● Onderdelen opdracht
(a) Geef alle datums die in de tekst over het asielberoep worden genoemd.
(b) Zet de tekst over het asielberoep voort na de laatste zin.

● Aangeleverde tekst

ECLI:NL:RVS:2023:4083
Raad van State
- Hoger beroep
- Rechtspraak.nl
Hoger beroep tegen afwijzing verblijfsvergunning asiel door staatssecretaris van Justitie en Veiligheid
Op 6 november 2023 heeft de Afdeling bestuursrechtspraak van de Raad van State uitspraak gedaan in een hoger beroep van een vreemdeling tegen de afwijzing van zijn aanvraag voor een verblijfsvergunning asiel voor bepaalde tijd. De staatssecretaris van Justitie en Veiligheid had op 13 september 2022 de aanvraag van de vreemdeling afgewezen. De rechtbank Den Haag verklaarde op 18 oktober 2022 het beroep van de vreemdeling ongegrond. Hierop heeft de vreemdeling, vertegenwoordigd door mr. K. Mohasselzadeh, hoger beroep ingesteld.

● Vermelde items
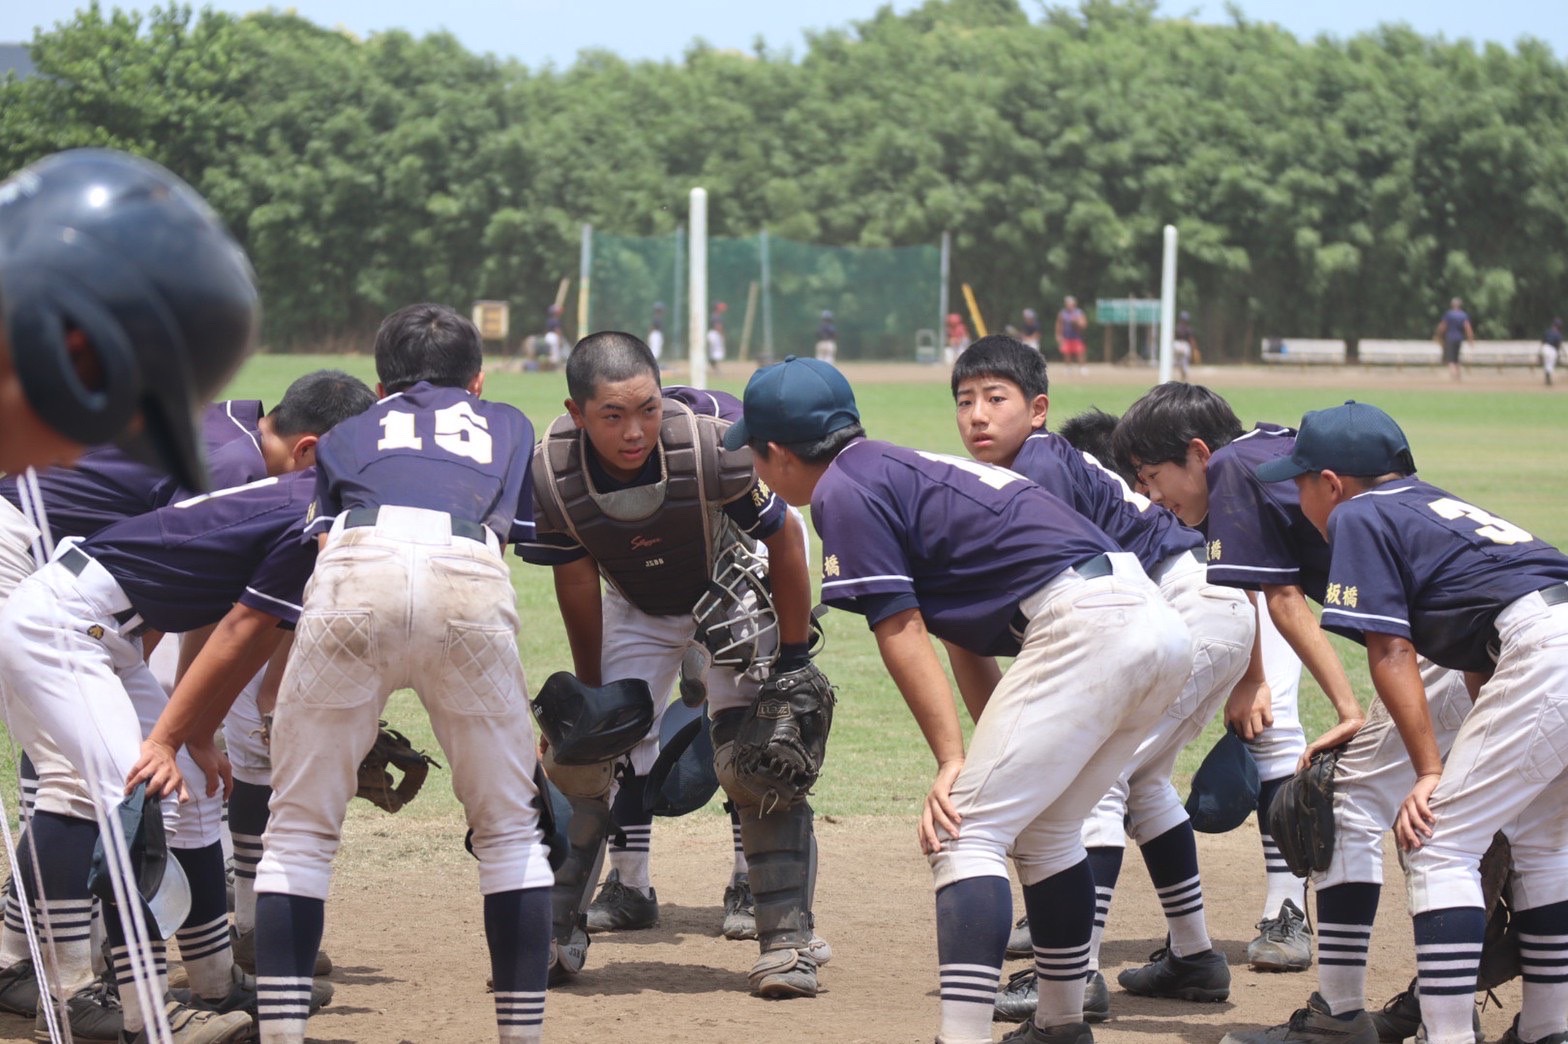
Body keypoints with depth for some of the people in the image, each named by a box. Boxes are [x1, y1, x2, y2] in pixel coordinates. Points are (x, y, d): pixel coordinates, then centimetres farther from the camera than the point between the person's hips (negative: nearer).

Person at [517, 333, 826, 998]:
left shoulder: (713, 444, -37)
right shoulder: (551, 475, -29)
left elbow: (783, 538, -21)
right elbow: (576, 582, -12)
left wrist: (794, 661, -17)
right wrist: (588, 692, -4)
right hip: (637, 608, 3)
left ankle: (787, 939, -11)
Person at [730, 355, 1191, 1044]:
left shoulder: (844, 490, 1)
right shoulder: (912, 470, 29)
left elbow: (901, 633, -5)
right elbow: (963, 640, 28)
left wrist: (953, 761, -6)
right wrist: (993, 751, 25)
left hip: (1082, 625, -9)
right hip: (1156, 623, 9)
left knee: (964, 832, -10)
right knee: (1041, 828, 24)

● Gegeven antwoorden
(a) 6 november 2023, 13 september 2022, 18 oktober 2022

(b)
De Raad van State heeft in zijn uitspraak de motivering van de rechtbank overgenomen en geconcludeerd dat het hoger beroep niet leidt tot vernietiging van de uitspraak van de rechtbank. De rechtbank had terecht en op goede gronden geoordeeld. De Raad van State oordeelde dat het hogerberoepschrift geen vragen bevatte die in het belang van de rechtseenheid, rechtsontwikkeling of rechtsbescherming beantwoord moesten worden. Daarom werd het hoger beroep ongegrond verklaard en werd de uitspraak van de rechtbank bevestigd.
De staatssecretaris van Justitie en Veiligheid hoeft geen proceskosten te vergoeden. De uitspraak werd openbaar uitgesproken op 6 november 2023, en is daarmee definitief.